I blew out my breath in a long sigh. Maddy was dead and it had been inevitable and yet it made no sense at all.

“She did not suffer,” said Denton from the doorway. “Or rather, her suffering is at an end.”

Part of me wanted to ask if he could have been mistaken, if the catalepsy could present the illusion of death. The other part of me knew that he was a doctor and I was just a soldier, and the death I knew was not a subtle thing. “Can I see her?” I asked instead. “Madeline?”

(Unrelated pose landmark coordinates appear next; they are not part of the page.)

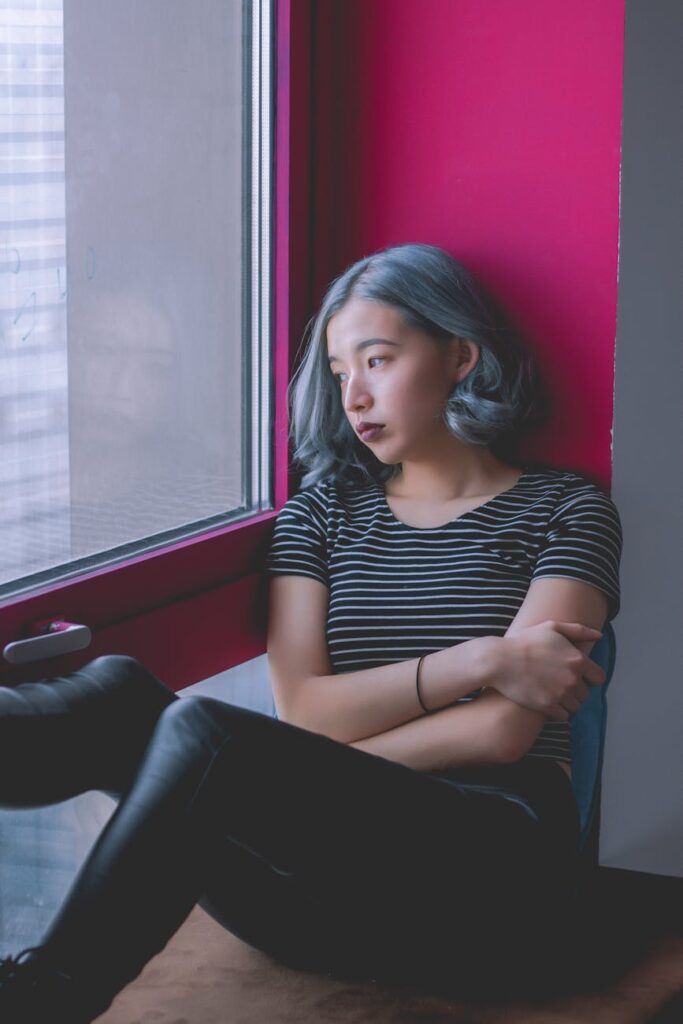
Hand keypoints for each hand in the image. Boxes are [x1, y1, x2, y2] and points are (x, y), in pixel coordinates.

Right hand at [481, 621, 606, 720]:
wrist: (499, 661)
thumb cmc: (524, 642)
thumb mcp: (551, 627)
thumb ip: (578, 630)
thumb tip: (599, 636)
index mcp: (578, 660)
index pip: (599, 678)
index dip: (590, 678)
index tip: (579, 677)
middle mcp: (573, 679)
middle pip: (586, 695)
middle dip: (576, 691)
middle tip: (560, 685)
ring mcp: (561, 694)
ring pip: (575, 707)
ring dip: (567, 703)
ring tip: (553, 695)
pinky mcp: (548, 707)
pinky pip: (563, 716)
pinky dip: (557, 712)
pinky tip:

Denton and Roderick looked at each other. After a moment, Roderick said, “She’s in the crypt.”

“I see no reason why you shouldn’t,” said Denton firmly.

“Yes,” said Roderick. “Yes, of course. I’ll get a lamp.”



* * *



The crypt was a long and winding way, down narrow stone steps in the back of the house. The cold damp became an active chill, and yet the air seemed somehow drier as we reached the bottom, as if we had burrowed beneath the clammy air that held the house in its grip.

“I did not realize that the crypt was beneath the house itself,” I said as we walked.